Il poursuivit sans attendre les questions du cheval.
-
Mais, ces nouveaux
chevaux qui viennent ne sont pas sauvages ? Ils sont amenés par qui ?
-
Par ceux qui s’occupent de nous.
-
Ah ? Et qui s’occupe de vous ?
-
Des hommes, comme vous. Bien sûr, nous savons que nous devrons accepter le
nouveau venu, mais nous devons aussi lui indiquer ce qu’il doit respecter et
qui il doit respecter. Même si nous savons ce rituel ancien et peut-être un peu
dépassé, nous le perpétuons pour garantir l’intégration.
-
Vous restez toujours ici, dans cette clairière ?
-
Les hommes qui s’occupent de nous veillent à la qualité de
notre nourriture. Alors, quand l’herbe devient plus rare, ils nous emmènent
vers des terres où elle est plus grasse.
-
J’ai une question un peu plus intime. Je vous laisse la
liberté de me répondre ou pas.
-
Allez-y, fit la jument en pointant ses belles oreilles.
-
Vous personnifiez pour moi l’évolution de ce monde.
-
Et bien, dites-moi… quel honneur ! Pourquoi dites-vous
cela ?
-
Votre espèce a toujours accompagné l’espèce humaine pour
l’aider à porter, cultiver, voyager.

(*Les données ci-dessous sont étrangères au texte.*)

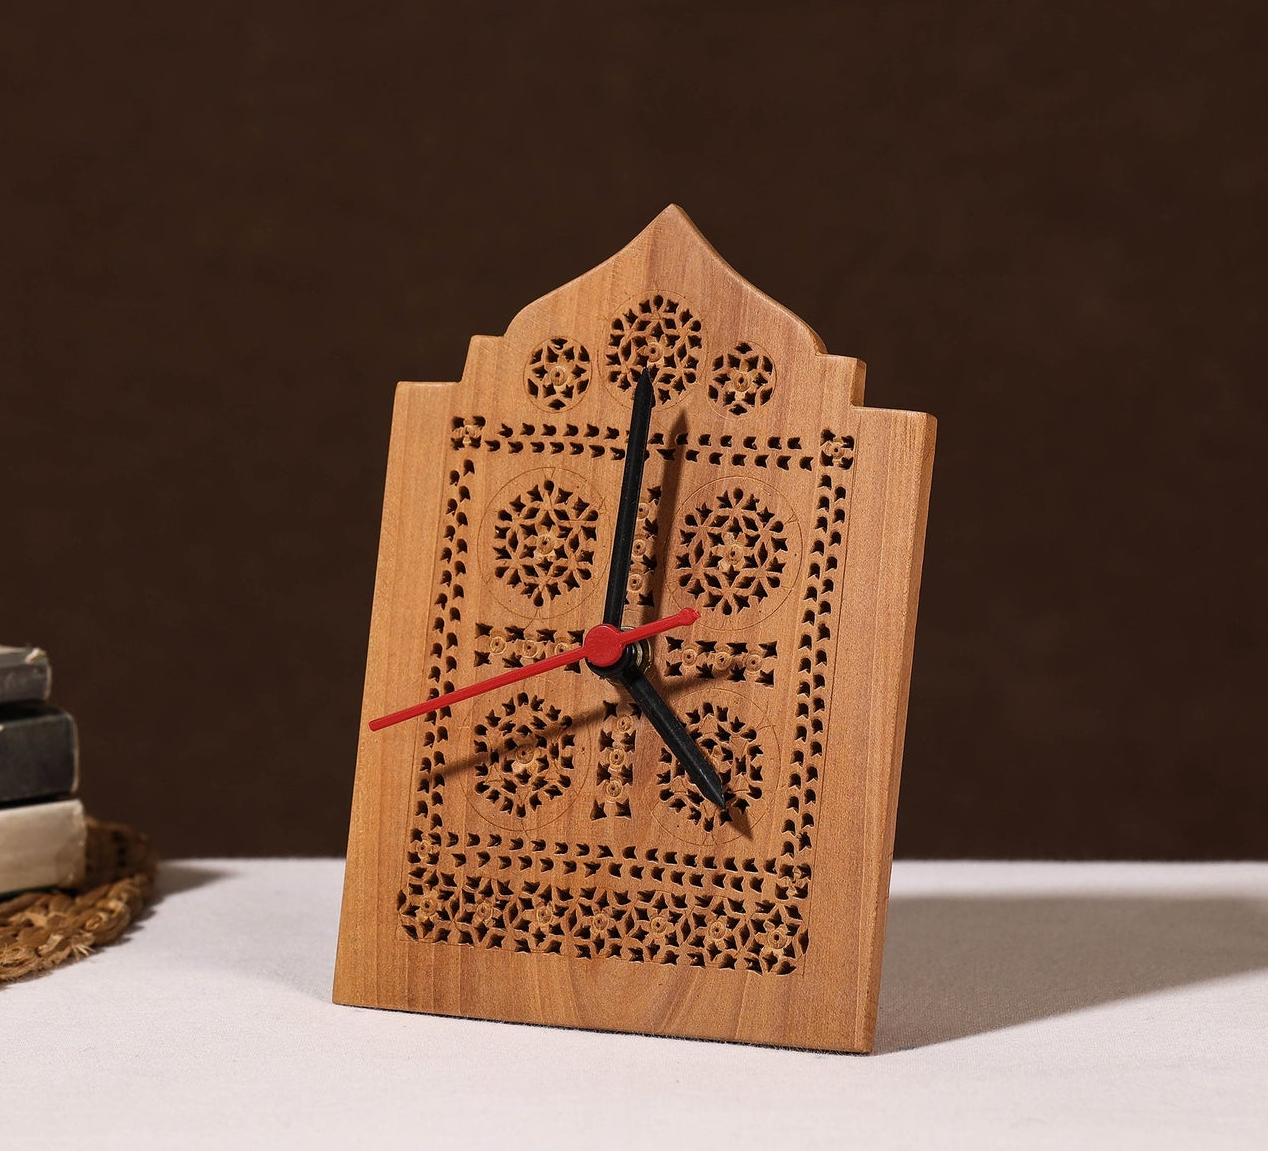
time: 4:00
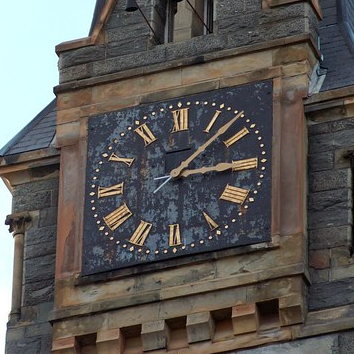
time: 3:07
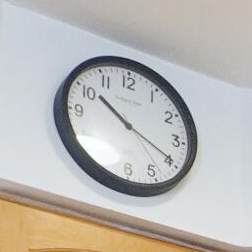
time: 10:19
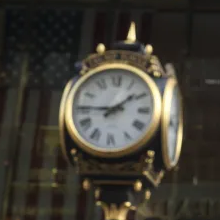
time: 1:45
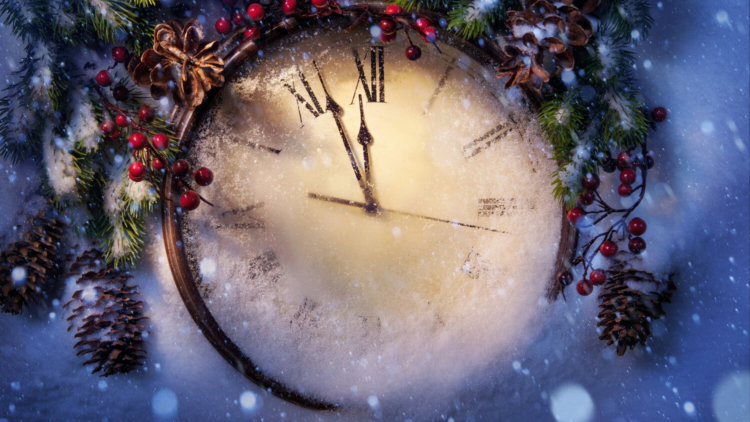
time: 11:56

Espèce
domestiquée et encore sauvage, vous avez
traversé les âges et semblez avoir conservé les rituels de vos origines nomades
et en même temps vous vous adaptez très bien à votre existence sédentaire. Comment
faites-vous ?
La jument
prit le temps de brouter une motte d’herbe avant de lui répondre.
-
Eh bien je crois que
nous nous sentons libres malgré les barricades, malgré les clôtures, malgré les
contraintes. Libres entre barbelés, ça peut paraitre contradictoire,
évidemment. Mais je vous assure que sans limite, la liberté n’existe pas. Très
vite, l’absolue liberté entraine vers la solitude. Beaucoup de mustangs de
notre espèce finissent seuls, libres mais seuls. Pourquoi sommes-nous ici sur
Terre pensez-vous ? Pour finir seul dans la steppe ? Je ne crois pas
pour ma part.
-
C’est pourquoi vous
laissez immédiatement le nouveau venu partager l’herbe ? Pour lui dire « Tu
fais partie de notre horde. Tu ne finiras pas seul » ?
-
Bien sûr. Le partage et la liberté dans un cadre défini
permettent une intégration durable. Celui-là, fit la jument en montrant au marcheur le jeune mâle d’un coup
de tête, doit le comprendre pour bien vivre ici.
Le
marcheur avec une pensée émue pour les anarchistes, passés, présents et futurs,
trouvait vraiment cette jument incroyable. Elle le surprenait tellement par sa
maturité, un peu comme l’araignée… Il allait falloir qu’il revoie son point de
vue sur l’évolution des espèces et sur l’éthologie.
Il
resterait bien là à discuter avec elle mais il sentait bien que ce moment lui
était donné comme un cadeau, comme un présent, comme une glace : au fur et
à mesure qu’il la dégustait, elle fondait entre ses doigts. Il devait reprendre le chemin. Il ne savait
pas trop comment remercier la jument de cet échange. Alors, il se souvint qu’il
avait dans son sac un paquet de ses biscuits préférés. Il plongea à sa
recherche et en ressortit plusieurs. Il les plaçât dans sa paume et tendit le bras à la jument. Celle-ci
hennit et toute la horde vint vers la clôture où il se tenait. Le marcheur
comprit. Il prit le paquet dans son sac et tendit à tour de rôle un biscuit à chacun
des chevaux qui se présentait à lui.
Partage et
liberté avait dit la jument.
Sans un
mot de plus, il lui fit un signe de la main, remit son sac d’un coup d’épaule
et tourna les épaules. Il entendit la jument la saluer avec un soufflement
savoureux.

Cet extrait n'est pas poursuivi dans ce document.